**What to work on:** All of the entries need to be printed again exactly; pictures are the only thing to omit.

____

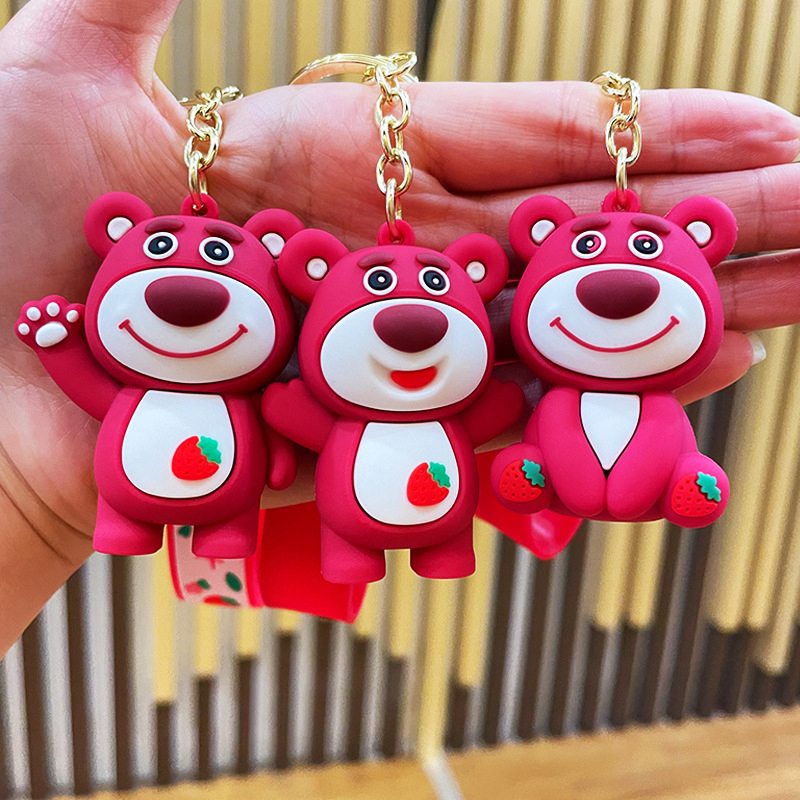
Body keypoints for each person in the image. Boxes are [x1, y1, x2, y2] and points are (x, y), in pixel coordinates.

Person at [1, 0, 800, 657]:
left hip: (431, 466)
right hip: (234, 469)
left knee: (533, 456)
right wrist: (71, 352)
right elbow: (110, 392)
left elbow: (485, 406)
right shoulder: (258, 377)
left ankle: (618, 484)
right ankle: (179, 527)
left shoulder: (482, 376)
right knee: (265, 512)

____

**Output:**
Body keypoints for each person in the image. Boxes are [x1, y1, x2, y2] and points are (x, y), in pixel coordinates.

Person at [1, 0, 800, 657]:
left hip: (431, 466)
right hip: (234, 469)
left knee: (533, 456)
right wrist: (71, 352)
right elbow: (110, 392)
left elbow: (485, 406)
right shoulder: (258, 377)
left ankle: (618, 484)
right ankle: (179, 527)
left shoulder: (482, 376)
right knee: (265, 512)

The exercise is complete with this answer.